== Segment start ==

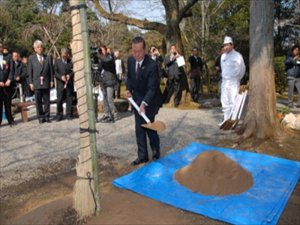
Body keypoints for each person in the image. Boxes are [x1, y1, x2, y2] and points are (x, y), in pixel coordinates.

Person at [125, 36, 162, 165]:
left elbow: (152, 88)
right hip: (137, 99)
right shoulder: (130, 60)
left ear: (144, 49)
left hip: (150, 100)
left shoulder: (152, 65)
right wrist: (128, 89)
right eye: (134, 51)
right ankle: (142, 156)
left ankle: (156, 153)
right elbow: (129, 77)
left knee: (149, 127)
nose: (136, 54)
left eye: (139, 51)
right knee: (139, 128)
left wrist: (144, 103)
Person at [220, 36, 245, 123]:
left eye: (227, 45)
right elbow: (222, 68)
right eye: (224, 45)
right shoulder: (223, 56)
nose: (225, 47)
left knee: (233, 101)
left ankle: (233, 121)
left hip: (233, 82)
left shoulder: (237, 56)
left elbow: (242, 69)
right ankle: (226, 120)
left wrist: (236, 79)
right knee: (225, 102)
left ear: (232, 45)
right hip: (224, 82)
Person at [28, 40, 54, 124]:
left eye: (41, 47)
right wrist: (31, 82)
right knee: (38, 101)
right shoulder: (32, 58)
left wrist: (52, 80)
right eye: (38, 47)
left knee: (47, 100)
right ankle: (40, 116)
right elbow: (30, 71)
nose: (40, 49)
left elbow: (51, 70)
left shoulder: (47, 57)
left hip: (46, 82)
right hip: (36, 83)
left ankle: (47, 116)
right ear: (35, 49)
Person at [97, 45, 117, 123]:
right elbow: (99, 69)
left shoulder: (110, 58)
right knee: (104, 98)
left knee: (109, 98)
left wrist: (99, 55)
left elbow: (107, 61)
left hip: (110, 81)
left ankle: (112, 115)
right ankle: (106, 114)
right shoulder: (101, 59)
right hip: (103, 81)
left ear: (106, 50)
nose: (101, 52)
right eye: (100, 51)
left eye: (102, 50)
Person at [54, 48, 74, 121]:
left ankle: (69, 114)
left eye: (66, 54)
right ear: (61, 54)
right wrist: (60, 77)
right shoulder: (57, 62)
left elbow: (73, 71)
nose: (64, 55)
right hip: (60, 84)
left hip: (69, 83)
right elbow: (55, 72)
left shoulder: (70, 62)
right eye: (63, 54)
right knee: (59, 100)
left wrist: (70, 75)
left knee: (69, 98)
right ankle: (59, 114)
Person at [0, 43, 15, 127]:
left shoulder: (8, 57)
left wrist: (9, 80)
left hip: (7, 84)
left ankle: (10, 119)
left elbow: (12, 70)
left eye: (1, 47)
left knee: (8, 103)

== Segment end ==

__Exercise requirements__:
Within the material above, the line with "right shoulder: (130, 60)" opens the range and the line with "left elbow: (242, 69)" closes it; reproduce that range word for word.

__Answer to the exercise__:
right shoulder: (130, 60)
left ear: (144, 49)
left hip: (150, 100)
left shoulder: (152, 65)
right wrist: (128, 89)
right eye: (134, 51)
right ankle: (142, 156)
left ankle: (156, 153)
right elbow: (129, 77)
left knee: (149, 127)
nose: (136, 54)
left eye: (139, 51)
right knee: (139, 128)
left wrist: (144, 103)
Person at [220, 36, 245, 123]:
left eye: (227, 45)
right elbow: (222, 68)
right eye: (224, 45)
right shoulder: (223, 56)
nose: (225, 47)
left knee: (233, 101)
left ankle: (233, 121)
left hip: (233, 82)
left shoulder: (237, 56)
left elbow: (242, 69)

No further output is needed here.